Saved data entries
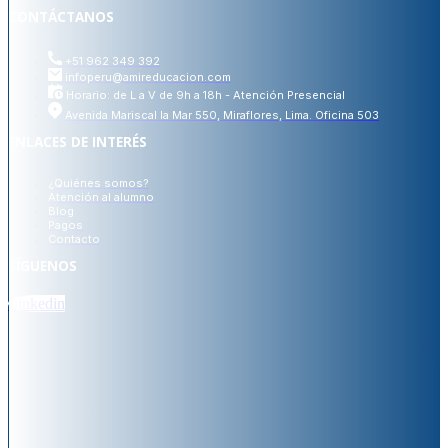
CONTÁCTANOS
+51 962 349 392
infoperu@amireducacion.com
Horario: de L a V de 9h a 18h - Atención Presencial
Avenida Mariscal la Mar 550, Miraflores, Lima. Oficina 503
ENLACES DE INTERÉS
¿Quiénes somos?
Atención al alumno
Blog
Pagos
Contacto
SÍGUENOS
Linkedin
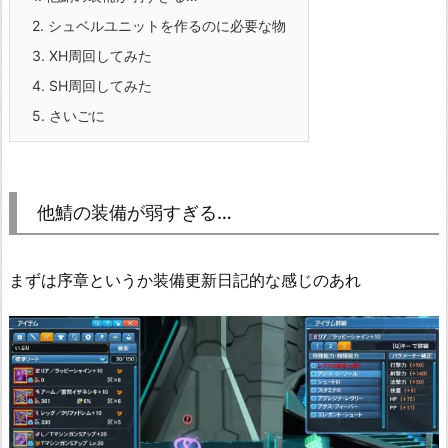
2.
シュベルユニットを作るのに必要な物
3.
XH周回してみた
4.
SH周回してみた
5.
さいごに
他鯖の装備が弱すぎる…
まずは序章というか装備更新日記的な感じのあれ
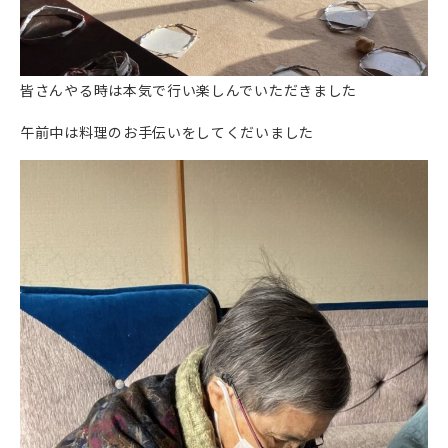
皆さんやる時は本気で行い楽しんでいただきました
午前中は料理のお手伝いをしてくだいました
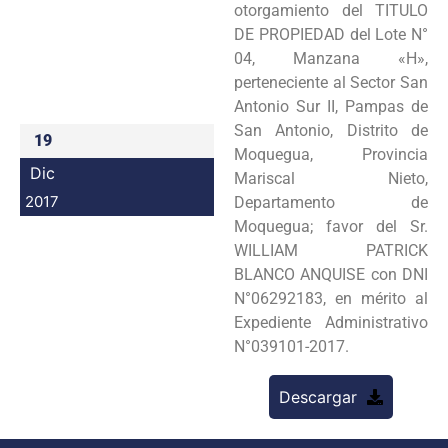
otorgamiento del TITULO
Programas
DE PROPIEDAD del Lote N°
04, Manzana «H»,
Intranet
perteneciente al Sector San
Antonio Sur II, Pampas de
San Antonio, Distrito de
19
Moquegua, Provincia
Dic
Mariscal Nieto,
2017
Departamento de
Moquegua; favor del Sr.
WILLIAM PATRICK
BLANCO ANQUISE con DNI
N°06292183, en mérito al
Expediente Administrativo
N°039101-2017.
Descargar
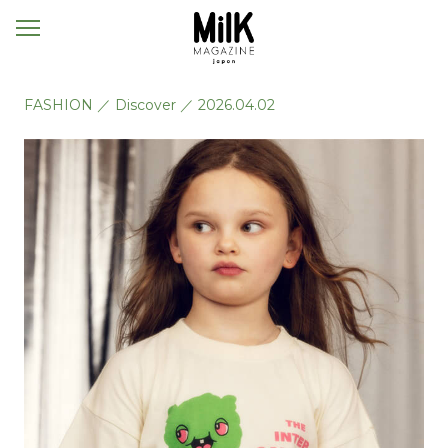
メ
ニ
ュ
ー
FASHION
／
Discover
／
2026.04.02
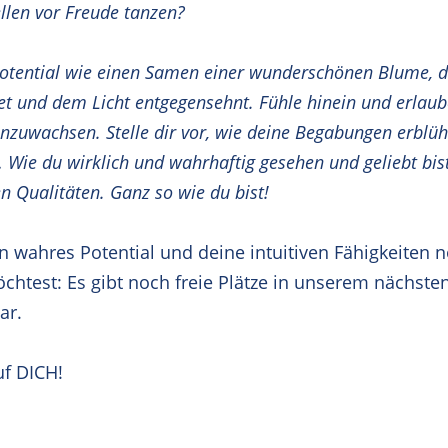
llen vor Freude tanzen?
 Potential wie einen Samen einer wunderschönen Blume, d
ltet und dem Licht entgegensehnt. Fühle hinein und erlaube
nzuwachsen. Stelle dir vor, wie deine Begabungen erblüh
 Wie du wirklich und wahrhaftig gesehen und geliebt bist.
en Qualitäten. Ganz so wie du bist!
 wahres Potential und deine intuitiven Fähigkeiten 
öchtest: Es gibt noch freie Plätze in unserem nächste
ar
.
uf DICH!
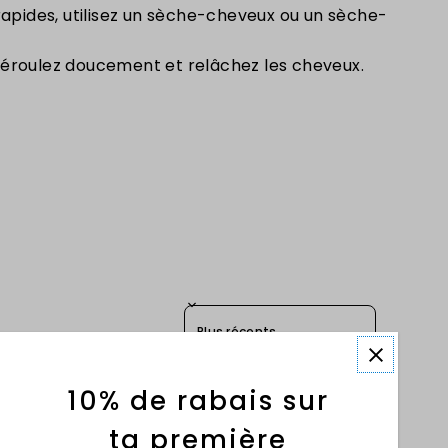
rapides, utilisez un sèche-cheveux ou un sèche-
é, déroulez doucement et relâchez les cheveux.
Sort reviews by
10% de rabais sur
ta première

-- ASSIGNED TASK --
Transcribe the entries above word for word, but leave every picture out of your copy.

-- EXERCISE ANSWER --
CONTÁCTANOS
+51 962 349 392
infoperu@amireducacion.com
Horario: de L a V de 9h a 18h - Atención Presencial
Avenida Mariscal la Mar 550, Miraflores, Lima. Oficina 503
ENLACES DE INTERÉS
¿Quiénes somos?
Atención al alumno
Blog
Pagos
Contacto
SÍGUENOS
Linkedin
2.
シュベルユニットを作るのに必要な物
3.
XH周回してみた
4.
SH周回してみた
5.
さいごに
他鯖の装備が弱すぎる…
まずは序章というか装備更新日記的な感じのあれ
皆さんやる時は本気で行い楽しんでいただきました
午前中は料理のお手伝いをしてくだいました
otorgamiento del TITULO
Programas
DE PROPIEDAD del Lote N°
04, Manzana «H»,
Intranet
perteneciente al Sector San
Antonio Sur II, Pampas de
San Antonio, Distrito de
19
Moquegua, Provincia
Dic
Mariscal Nieto,
2017
Departamento de
Moquegua; favor del Sr.
WILLIAM PATRICK
BLANCO ANQUISE con DNI
N°06292183, en mérito al
Expediente Administrativo
N°039101-2017.
Descargar
メ
ニ
ュ
ー
FASHION
／
Discover
／
2026.04.02
llen vor Freude tanzen?
 Potential wie einen Samen einer wunderschönen Blume, d
ltet und dem Licht entgegensehnt. Fühle hinein und erlaube
nzuwachsen. Stelle dir vor, wie deine Begabungen erblüh
 Wie du wirklich und wahrhaftig gesehen und geliebt bist.
en Qualitäten. Ganz so wie du bist!
 wahres Potential und deine intuitiven Fähigkeiten 
öchtest: Es gibt noch freie Plätze in unserem nächste
ar
.
uf DICH!
rapides, utilisez un sèche-cheveux ou un sèche-
é, déroulez doucement et relâchez les cheveux.
Sort reviews by
10% de rabais sur
ta première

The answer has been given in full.